## TASK ITEM A
In the issue about passing S3 credentials to pandas, what does s3fs use by default to determine credentials?
## TASK ITEM B
Continue the issue about passing S3 credentials to pandas, starting after its final line.

## PASSAGE PROVIDED
###

Description
I have a use case where I need to download dataframes from multiple s3 buckets with different credentials.
By default, s3fs uses env variables such as AWS_PROFILE
AWS_ACCESS_KEY_ID
etc to determine credentials. However, this will not work for me as I need different credentials for different buckets.
The s3fs docs show you can alternatively authenticate like so:
https://fs-s3fs.readthedocs.io/en/latest/#authentication
s3fs = open_fs('s3://<access key>:<secret key>@mybucket')
I attempted to use this idea with pandas
df = pd.read_csv("s3://<access key>:<secret key>@mybucket/csv_key")
but this raised an exception deep within s3fs saying invalid bucket name. potentially caused by stripping logic here:
https://github.com/pandas-dev/pandas/blob/master/pandas/io/s3.py#L29
I think we could easily support authentication using this syntax:
pd.read_csv("s3://<access key>:<secret key>@mybucket/csv_key")

###

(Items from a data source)

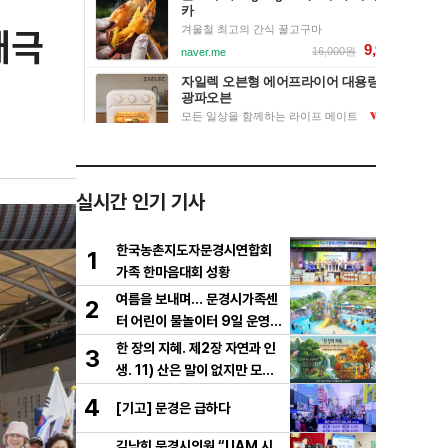
태극
실시간 인기 기사
한국농촌지도자문경시연합회
1
가족 한마음대회 성황
여름을 보내며… 문경시가족센
2
터 어린이 물놀이터 9일 운영
마무리
한 장의 지혜. 제2장 자연과 인
3
생. 11) 산은 말이 없지만 모든
걸 가르친다
4
[기고] 문경은 급하다
김남희 문경시의원 “UAM 시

###

## FINAL ANSWER A
Environment variables such as AWS_PROFILE and AWS_ACCESS_KEY_ID.

## FINAL ANSWER B
By modifying the code here:
https://github.com/pandas-dev/pandas/blob/master/pandas/io/s3.py#L27
The idea being we first attempt to match the filepath_or_buffer
for the access key and secret key. If matched, we pass these into s3fs.FileSystem
m = re.match(pattern, filepath_or_buffer)
if match is not None:
access_key, secret_key, bucket_name = match.groups()
fs = s3fs.FileSystem(bucket_name, aws_access_key_id=access_key, aws_secret_key=secret_key)
...